Sanctions on North Korean firms indirectly target Iran


WASHINGTON — The Obama administration on Tuesday slapped financial sanctions on two North Korean firms, including one based in Iran , as part of a crackdown on North Korea's ballistic missile and nuclear weapons programs following a May nuclear test blast and a series of provocative missile launches.

The action also might've been aimed at further restricting Iran's access to hard currency in the wake of the Iranian regime's violent repression of nationwide protests over hard-line President Mahmoud Ahmadinejad's disputed June 12 re-election.

"This is clearly an action that affects Iran as well, but administration officials don't want to do something overly provocative given the domestic situation in Iran right now," said Michael Jacobson , a senior researcher at the Washington Institute for Near East Policy and a former top Treasury Department adviser on combating terror financing.

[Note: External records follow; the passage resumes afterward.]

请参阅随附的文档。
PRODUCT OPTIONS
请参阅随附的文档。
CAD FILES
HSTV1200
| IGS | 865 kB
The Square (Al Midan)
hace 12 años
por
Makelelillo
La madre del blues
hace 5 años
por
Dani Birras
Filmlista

Jacobson said the blacklisting of the Iran -based North Korean front company and a Pyongyang nuclear-related company underscored President Barack Obama's determination to use a 2005 Bush administration executive order on targeted sanctions to strangle the North Korean and Iranian missile and nuclear programs.

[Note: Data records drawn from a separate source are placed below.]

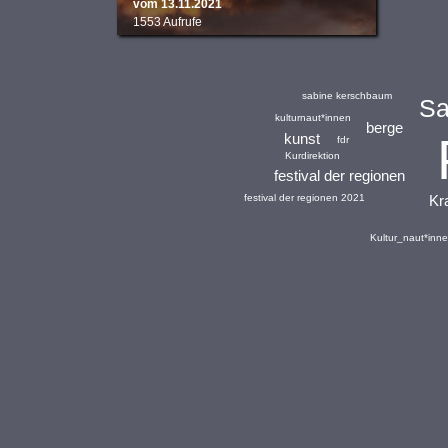
vom 13.11.2021
1553 Aufrufe
sabine kerschbaum
Sa
kulturnaut*innen
berge
kunst
fdr
Kurdirektion
festival der regionen
Kra
festival der regionen 2021
Kultur_naut*inn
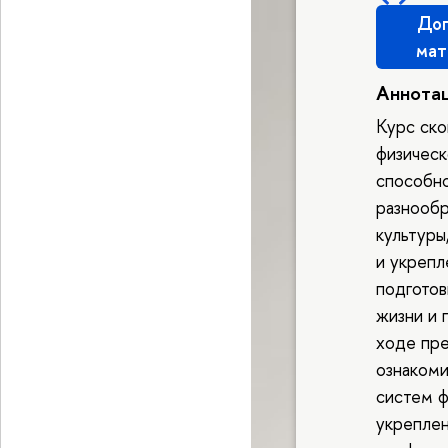
Доп
мат
Аннота
Курс ско
физическ
способно
разнообр
культуры
и укрепл
подготов
жизни и 
ходе пре
ознакоми
систем ф
укреплен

"It is very much an indication that targeted financial measures are going to be part of the Obama administration's approach," he said.

It was the first time that the Obama administration has used the Bush executive order against North Korea , and the third time against companies tied to Iran's missile program.

"We have, I think, been fairly explicit with the North Koreans about what . . . we expect them to live up to," said White House Press Secretary Robert Gibbs . "And I think today's action demonstrates the seriousness of what we intend to do to address it."

The U.S. action was announced as the administration sent Philip Goldstein , a U.S. envoy charged with coordinating U.N. measures banning North Korea from selling arms and nuclear-related materials, for talks in China on implementing the measures.

China is North Korea's main trading partner.

The U.N. Security Council approved the measures after North Korea detonated an underground nuclear test blast on May 25 , its second since October 2006 , and conducted a series of ballistic missile launches.

The U.S. actions against Hong Kong Electronics , the North Korean front company based on Iran's Kish Island , and the Namchongang Trading Corp. , of Pyongyang , freezes any of their assets in U.S. banks and prohibits U.S. citizens from doing business with them.

However, the sanctions are also aimed at discouraging other nations' banks and companies from doing business with the firms or risk being targeted by the U.S. government themselves.

A Treasury Department statement said it was targeting Hong Kong Electronics for "transferring millions of dollars" on behalf of Tanchon, a North Korean bank, and the Korean Mining Development Trading Corp. , the isolated Stalinist country's main arms exporter.

Tanchon, Treasury said, has played a central role in financing sales of ballistic missiles for the mining company, including to an Iranian organization responsible for developing liquid-fueled missiles that is has been sanctioned both by the United States and the United Nations .

Since 2005, the North Korean bank has also "maintained an active relationship with various branches" of Iran's Bank Sepah, which has also been sanctioned along with other major Iranian banks, Treasury said.

" North Korea uses front companies like Hong Kong Electronics and a range of other deceptive practices to obscure the true nature of its financial dealings, making it nearly impossible for responsible banks and governments to distinguish legitimate from illegitimate North Korean transactions," said Treasury Undersecretary Stuart Levey in the statement.

The State Department , meanwhile, said that sanctions were being imposed on Namchongang Trading Corp. for purchasing nuclear-related equipment suitable for enriching uranium since the late 1990s.